Dari persamaan di atas, dapat disimpulkan bahwa absorbansi cahaya


berbanding lurus dengan konsentrasi atom (Day & Underwood, 1989).

Pada alat SSA terdapat dua bagian utama yaitu suatu sel atom yang
menghasilkan atomatom gas bebas dalam keadaaan dasarnya dan suatu sistem optik
untuk pengukuran sinyal. Suatu skema umum dari alat SSA adalah sebagai berikut:

Gambar 2.1 Skema Komponen pada Alat SSA


Sumber : (Haswel, 1991)

Dalam metode SSA sampel harus diubah ke dalam bentuk uap atom. Proses
pengubahan ini dikenal dengan istilah atomisasi, pada proses ini contoh diuapkan dan
didekomposisi untuk membentuk atom dalam bentuk uap. Secara umum
pembentukan atom bebas dalam keadaan gas melalui tahapan-tahapan sebagai berikut
:

a. Pengisatan pelarut, pada tahap ini pelarut akan teruapkan dan


meninggalkan residu padat.
b. Penguapan zat padat, zat padat ini terdisosiasi menjadi atom-atom
penyusunnya yang mulamula akan berada dalam keadaan dasar.
c. Beberapa atom akan mengalami eksitasi ke tingkatan energi yang lebih
tinggi dan akan mencapai kondisi dimana atom-atom tersebut mampu
memancarkan energi.
BAB III
METODOLOGI PENELITIAN

3.1 Metode penelitian


Metode yang digunakan pada penelitian ini adalah metode eksperimen
yang mana metode penelitian eksperimen ini merupakan metode penelitian
dimana variabel yang hendak diteliti (variabel terikat) kehadirannya sengaja
ditimbulkan dengan memanipulasi menggunakan perlakuan sesuai dengan
kebutuhan serta adanya kontrol sebagai pembanding (Nazir, 2014). Penelitian
dilakukan dengan Rancangan Acak Lengkap (RAL) dengan empat perlakuan
yaitu:

1. Pengolahan limbah cair penyamakan kulit tanpa diberikan tanaman air


sebagai bak control
2. Pengolahan limbah cair dengan diberikan tanaman air kayu apu (Pistia
stratiotes L.),
3. Pengolahan limbah cair dengan diberikan tanaman air eceng gondok
(Eichhornia crassipes)
4. Pengholahan limbah cair dengan diberikan tanaman air kiambang
(Salvinia molesta)

• [Data Analisis]
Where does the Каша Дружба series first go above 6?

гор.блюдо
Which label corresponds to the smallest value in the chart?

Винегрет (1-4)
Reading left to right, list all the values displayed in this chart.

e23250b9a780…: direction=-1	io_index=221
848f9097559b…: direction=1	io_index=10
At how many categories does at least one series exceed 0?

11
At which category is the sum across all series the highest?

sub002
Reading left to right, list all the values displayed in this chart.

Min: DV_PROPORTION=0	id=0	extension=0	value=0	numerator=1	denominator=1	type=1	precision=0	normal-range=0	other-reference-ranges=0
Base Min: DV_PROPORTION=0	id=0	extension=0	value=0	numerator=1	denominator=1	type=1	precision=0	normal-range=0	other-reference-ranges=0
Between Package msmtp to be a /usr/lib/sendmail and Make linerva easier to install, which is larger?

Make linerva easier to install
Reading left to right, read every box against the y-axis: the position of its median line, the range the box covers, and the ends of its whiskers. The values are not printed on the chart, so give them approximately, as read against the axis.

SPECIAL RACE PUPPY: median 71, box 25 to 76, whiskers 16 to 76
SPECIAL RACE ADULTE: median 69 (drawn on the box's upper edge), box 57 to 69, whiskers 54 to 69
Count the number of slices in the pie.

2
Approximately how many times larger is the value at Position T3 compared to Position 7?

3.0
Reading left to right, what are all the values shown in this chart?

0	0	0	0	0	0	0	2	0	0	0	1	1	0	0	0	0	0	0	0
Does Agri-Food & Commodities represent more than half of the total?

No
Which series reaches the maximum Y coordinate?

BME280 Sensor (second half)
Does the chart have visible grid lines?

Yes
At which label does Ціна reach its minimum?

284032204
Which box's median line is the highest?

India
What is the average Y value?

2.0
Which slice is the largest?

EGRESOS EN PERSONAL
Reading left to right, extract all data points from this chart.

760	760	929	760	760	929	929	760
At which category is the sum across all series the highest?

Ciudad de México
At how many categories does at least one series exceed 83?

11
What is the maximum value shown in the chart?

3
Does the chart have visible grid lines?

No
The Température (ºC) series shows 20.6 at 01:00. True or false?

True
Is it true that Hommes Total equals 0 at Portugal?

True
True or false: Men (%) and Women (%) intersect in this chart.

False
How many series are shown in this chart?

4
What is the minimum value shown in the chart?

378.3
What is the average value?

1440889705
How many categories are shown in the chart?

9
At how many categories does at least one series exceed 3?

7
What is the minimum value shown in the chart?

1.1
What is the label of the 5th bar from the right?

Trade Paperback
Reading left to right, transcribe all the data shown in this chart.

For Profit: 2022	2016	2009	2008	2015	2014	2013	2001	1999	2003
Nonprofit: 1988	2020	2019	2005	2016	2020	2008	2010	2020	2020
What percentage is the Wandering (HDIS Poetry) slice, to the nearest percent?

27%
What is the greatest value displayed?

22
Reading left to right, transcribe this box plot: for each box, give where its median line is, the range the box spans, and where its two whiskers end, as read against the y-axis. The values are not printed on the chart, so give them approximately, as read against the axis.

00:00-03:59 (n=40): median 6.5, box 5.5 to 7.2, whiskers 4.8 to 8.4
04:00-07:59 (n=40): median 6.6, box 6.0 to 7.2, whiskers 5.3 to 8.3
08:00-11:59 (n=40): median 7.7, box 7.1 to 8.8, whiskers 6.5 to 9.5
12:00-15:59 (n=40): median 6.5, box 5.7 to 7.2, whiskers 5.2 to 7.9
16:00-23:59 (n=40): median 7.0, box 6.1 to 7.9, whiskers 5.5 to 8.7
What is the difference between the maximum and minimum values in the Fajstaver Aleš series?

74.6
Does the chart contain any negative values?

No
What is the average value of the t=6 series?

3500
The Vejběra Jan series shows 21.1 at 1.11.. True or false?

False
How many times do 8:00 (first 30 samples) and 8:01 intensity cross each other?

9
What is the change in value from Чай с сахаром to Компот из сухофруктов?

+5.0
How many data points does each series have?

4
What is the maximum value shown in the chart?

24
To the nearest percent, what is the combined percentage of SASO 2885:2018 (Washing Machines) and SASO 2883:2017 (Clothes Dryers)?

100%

• [Petunjuk Latihan]
**A.** Tuliskan ulang bagian kutipan tentang SSA dan metodologi penelitian dari "Dalam metode SSA" sampai dengan "dalam keadaan dasar.", termasuk kedua bagian itu, tanpa perubahan apa pun.
**B.** Menurut kutipan tentang SSA dan metodologi penelitian, apa nama proses pengubahan sampel ke dalam bentuk uap atom pada metode SSA?
**C.** Lanjutkan kutipan tentang SSA dan metodologi penelitian setelah kalimat terakhir yang ditampilkan.
Entri di atas tidak perlu digunakan.

• [Daftar Jawaban]
**A.**
Dalam metode SSA sampel harus diubah ke dalam bentuk uap atom. Proses
pengubahan ini dikenal dengan istilah atomisasi, pada proses ini contoh diuapkan dan
didekomposisi untuk membentuk atom dalam bentuk uap. Secara umum
pembentukan atom bebas dalam keadaan gas melalui tahapan-tahapan sebagai berikut
:

a. Pengisatan pelarut, pada tahap ini pelarut akan teruapkan dan


meninggalkan residu padat.
b. Penguapan zat padat, zat padat ini terdisosiasi menjadi atom-atom
penyusunnya yang mulamula akan berada dalam keadaan dasar.

**B.** Atomisasi.

**C.**
masing-masing perlakuan dilakukan dilakukan sebanyak 6 ulangan yaitu:
0 hari, 3, hari, 6 hari, 9 hari, 12 hari dan 15 hari. Setiap sampel akan diuji
kromium totalnya di laboratorium dengan menggunakan metode AAS.

3.2 Lokasi Penelitian


Penelitian ini dilakukan di Laboratorium Air Universitas Pasundan, Jl. Dr.
Setiabudhi No. 193, Geger Kalong, Kec, Sukasari, Kota Bandung, Jawa Barat
dan Laboratorium UPTD Lingkungan Hidup Provinsi Jawa Barat, Jl. A.H
Nasution No.117, Pasir Endah, Kec. Ujung Berung, Kota Bandung, Jawa Barat.
3.3 Tahapan Penelitian

Gambar 3.1 Flowchart Tahapan penelitian


3.3.1 Tahap Persiapan Penelitian
3.3.1.1 Studi Literatur
Dalam tahap ini dilakukan studi literatur untuk memperoleh teori-teori yang
menjadi dasar dalam melakukan penelitian dan menganalisis data, Literatur yang
dipelajari berasal dari berbagai macam sumber antara lain jurnal ilmiah, buku,
website, peraturan, tugas akhir serta referensi lain yang berkaitan dengan penelitian
yang dilakukan.

3.3.1.2 Pengumpulan Tanaman Air


Dalam tahap ini dilakukan pengumpulan ketiga jenis tanaman yang akan
digunakan dalam penelitian, terdapat beberapa lokasi pengambilan tanaman eceng
gondok antara lain:

1. Kayu Apu (Pistia stratiotes L.)


Tanaman kayu apu didapat dari Kawasan Situ Bagendit Kec. Banyuresmi,
Kab. Garut Jawa Barat
2. Eceng Gondok eceng gondok (Eichhornia crassipes)
Tanaman Eceng Gondok didapatkan dari kolam ikan di Kawasan Kp. Nagrak
Ds. Mangkurakyat Kec. Cilawu Kab. Garut Jawa Barat.
3. Kiambang (Salvinia molesta)
Tanaman Kiambang didapatkan dari Kawasan persawahan di Kp. Kertamanah
Ds. Cimurah Kec. Karangpawitan Kab. Garut Jawa barat.

3.3.1.3 Uji Resistensi


Uji resistensi dilakukan pada ke tiga tanaman air yaitu kayu apu (Pistia
stratiotes L.), eceng gondok (Eichhornia crassipes), dan kiambang (Salvinia molesta)
dengan konsentrasi asli limbah sebesar dan konsentrasi sebesar 2ppm dengan tujuan
menemukan ketahanan tanaman paling optimal terhadap air limbah.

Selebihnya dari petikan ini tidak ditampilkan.